Consigne
Recopiez mot pour mot le passage de l'extrait ci-dessous, en commençant par « Sophie Wahnich, spécialiste » et en terminant par « Fondation Frantz Fanon. ».

Extrait du texte
============================================================

Sophie Wahnich, spécialiste de la Révolution française, est directrice de recherches au CNRS et directrice de l’Institut interdisciplinaire d’anthropologie du contemporain (iiAC). Elle a notamment publié La Révolution française n’est pas un mythe (éd. Klinckieck, 2017) et Le Radeau démocratique : chroniques des temps incertains (éd. Lignes, 2019).
Norman Ajari est professeur spécialisé dans les questions ethniques à l’université Villanova de Philadelphie. Philosophe franco-américain, il est l’auteur remarqué de La Dignité ou la mort, éthique et politique de la race (éd. La Découverte, 2019). Il est aussi membre du bureau exécutif de la Fondation Frantz Fanon.
Regards. Que l’universalisme n’ait pas tenu ses promesses est une chose. Mais l’universel ne demeure-t-il pas un idéal utile ?

============================================================

Données fournies
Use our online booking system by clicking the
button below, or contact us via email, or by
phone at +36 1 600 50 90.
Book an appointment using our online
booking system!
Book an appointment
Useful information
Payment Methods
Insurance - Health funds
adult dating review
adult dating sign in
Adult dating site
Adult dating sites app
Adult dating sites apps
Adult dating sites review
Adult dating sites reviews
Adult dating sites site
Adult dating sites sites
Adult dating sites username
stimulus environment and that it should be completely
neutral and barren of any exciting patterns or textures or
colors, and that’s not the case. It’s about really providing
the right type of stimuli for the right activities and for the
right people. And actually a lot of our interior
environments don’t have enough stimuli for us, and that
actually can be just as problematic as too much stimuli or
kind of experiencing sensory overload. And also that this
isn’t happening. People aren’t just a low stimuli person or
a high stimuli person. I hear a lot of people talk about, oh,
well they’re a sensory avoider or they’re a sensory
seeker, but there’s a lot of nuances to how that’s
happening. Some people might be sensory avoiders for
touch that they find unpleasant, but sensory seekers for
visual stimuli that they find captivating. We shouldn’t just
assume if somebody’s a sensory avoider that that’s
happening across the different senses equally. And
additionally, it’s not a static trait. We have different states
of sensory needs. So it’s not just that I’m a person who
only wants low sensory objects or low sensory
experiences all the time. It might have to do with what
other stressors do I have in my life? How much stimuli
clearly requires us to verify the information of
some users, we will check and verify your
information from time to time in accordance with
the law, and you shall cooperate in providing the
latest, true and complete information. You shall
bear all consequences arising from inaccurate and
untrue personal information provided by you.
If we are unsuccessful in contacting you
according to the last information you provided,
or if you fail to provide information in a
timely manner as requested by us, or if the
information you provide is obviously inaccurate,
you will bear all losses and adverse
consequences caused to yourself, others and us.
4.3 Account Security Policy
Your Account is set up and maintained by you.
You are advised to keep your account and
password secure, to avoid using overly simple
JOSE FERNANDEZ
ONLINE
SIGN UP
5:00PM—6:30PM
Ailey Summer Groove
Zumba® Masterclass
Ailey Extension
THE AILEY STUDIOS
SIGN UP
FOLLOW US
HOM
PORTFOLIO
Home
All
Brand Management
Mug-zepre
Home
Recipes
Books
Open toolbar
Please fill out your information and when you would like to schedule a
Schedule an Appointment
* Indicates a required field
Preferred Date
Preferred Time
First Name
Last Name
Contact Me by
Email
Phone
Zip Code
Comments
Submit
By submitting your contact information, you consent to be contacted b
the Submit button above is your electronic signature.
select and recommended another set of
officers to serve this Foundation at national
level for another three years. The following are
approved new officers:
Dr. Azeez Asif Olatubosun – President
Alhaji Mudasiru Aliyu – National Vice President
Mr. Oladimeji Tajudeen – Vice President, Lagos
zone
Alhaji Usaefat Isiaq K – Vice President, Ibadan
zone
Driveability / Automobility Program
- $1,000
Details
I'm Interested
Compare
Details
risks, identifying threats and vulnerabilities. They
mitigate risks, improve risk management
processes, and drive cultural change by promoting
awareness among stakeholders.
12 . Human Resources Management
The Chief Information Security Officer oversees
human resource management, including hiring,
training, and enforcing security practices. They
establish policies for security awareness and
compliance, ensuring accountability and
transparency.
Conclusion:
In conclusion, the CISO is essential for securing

============================================================

Réponse
Sophie Wahnich, spécialiste de la Révolution française, est directrice de recherches au CNRS et directrice de l’Institut interdisciplinaire d’anthropologie du contemporain (iiAC). Elle a notamment publié La Révolution française n’est pas un mythe (éd. Klinckieck, 2017) et Le Radeau démocratique : chroniques des temps incertains (éd. Lignes, 2019).
Norman Ajari est professeur spécialisé dans les questions ethniques à l’université Villanova de Philadelphie. Philosophe franco-américain, il est l’auteur remarqué de La Dignité ou la mort, éthique et politique de la race (éd. La Découverte, 2019). Il est aussi membre du bureau exécutif de la Fondation Frantz Fanon.